*GOAL OF THE EXERCISE*. State how many lines of the records below contain the word "every". Give only the number.

--- DATA SUPPLIED ---

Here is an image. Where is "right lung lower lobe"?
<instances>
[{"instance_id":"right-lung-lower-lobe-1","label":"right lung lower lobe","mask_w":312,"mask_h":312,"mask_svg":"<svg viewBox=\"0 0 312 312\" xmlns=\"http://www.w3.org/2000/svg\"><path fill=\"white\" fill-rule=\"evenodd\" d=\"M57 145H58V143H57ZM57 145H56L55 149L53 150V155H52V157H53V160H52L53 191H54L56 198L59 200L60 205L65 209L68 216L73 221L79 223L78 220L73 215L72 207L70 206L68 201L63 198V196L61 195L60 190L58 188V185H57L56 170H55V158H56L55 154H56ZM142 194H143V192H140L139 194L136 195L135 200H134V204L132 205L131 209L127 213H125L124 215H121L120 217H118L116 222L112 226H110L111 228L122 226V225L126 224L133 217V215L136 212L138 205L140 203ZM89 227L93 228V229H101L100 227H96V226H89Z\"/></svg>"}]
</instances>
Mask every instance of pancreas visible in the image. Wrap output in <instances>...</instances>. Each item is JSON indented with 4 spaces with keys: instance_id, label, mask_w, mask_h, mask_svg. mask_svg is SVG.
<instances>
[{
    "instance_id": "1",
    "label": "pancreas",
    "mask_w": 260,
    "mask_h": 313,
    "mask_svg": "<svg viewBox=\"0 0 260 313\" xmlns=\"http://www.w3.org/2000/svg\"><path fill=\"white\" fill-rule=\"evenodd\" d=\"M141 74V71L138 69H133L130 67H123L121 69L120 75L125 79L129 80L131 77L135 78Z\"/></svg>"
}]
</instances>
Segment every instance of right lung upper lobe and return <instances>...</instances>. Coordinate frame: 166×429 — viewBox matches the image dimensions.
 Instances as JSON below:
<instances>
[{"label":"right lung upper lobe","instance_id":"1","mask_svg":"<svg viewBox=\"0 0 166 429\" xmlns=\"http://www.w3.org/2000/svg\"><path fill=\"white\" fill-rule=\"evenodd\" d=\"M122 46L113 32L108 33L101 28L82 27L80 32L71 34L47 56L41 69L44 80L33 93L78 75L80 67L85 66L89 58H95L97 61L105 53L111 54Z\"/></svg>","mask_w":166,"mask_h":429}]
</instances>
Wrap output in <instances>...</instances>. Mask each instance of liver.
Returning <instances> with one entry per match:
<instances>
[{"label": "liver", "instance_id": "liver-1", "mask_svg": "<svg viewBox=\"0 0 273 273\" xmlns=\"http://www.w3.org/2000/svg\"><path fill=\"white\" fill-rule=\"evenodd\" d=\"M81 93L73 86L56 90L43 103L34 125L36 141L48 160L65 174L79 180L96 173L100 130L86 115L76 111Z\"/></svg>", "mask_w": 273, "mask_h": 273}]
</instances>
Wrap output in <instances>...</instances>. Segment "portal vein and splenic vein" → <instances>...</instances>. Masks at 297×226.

---

*WRITTEN RESPONSE*. 2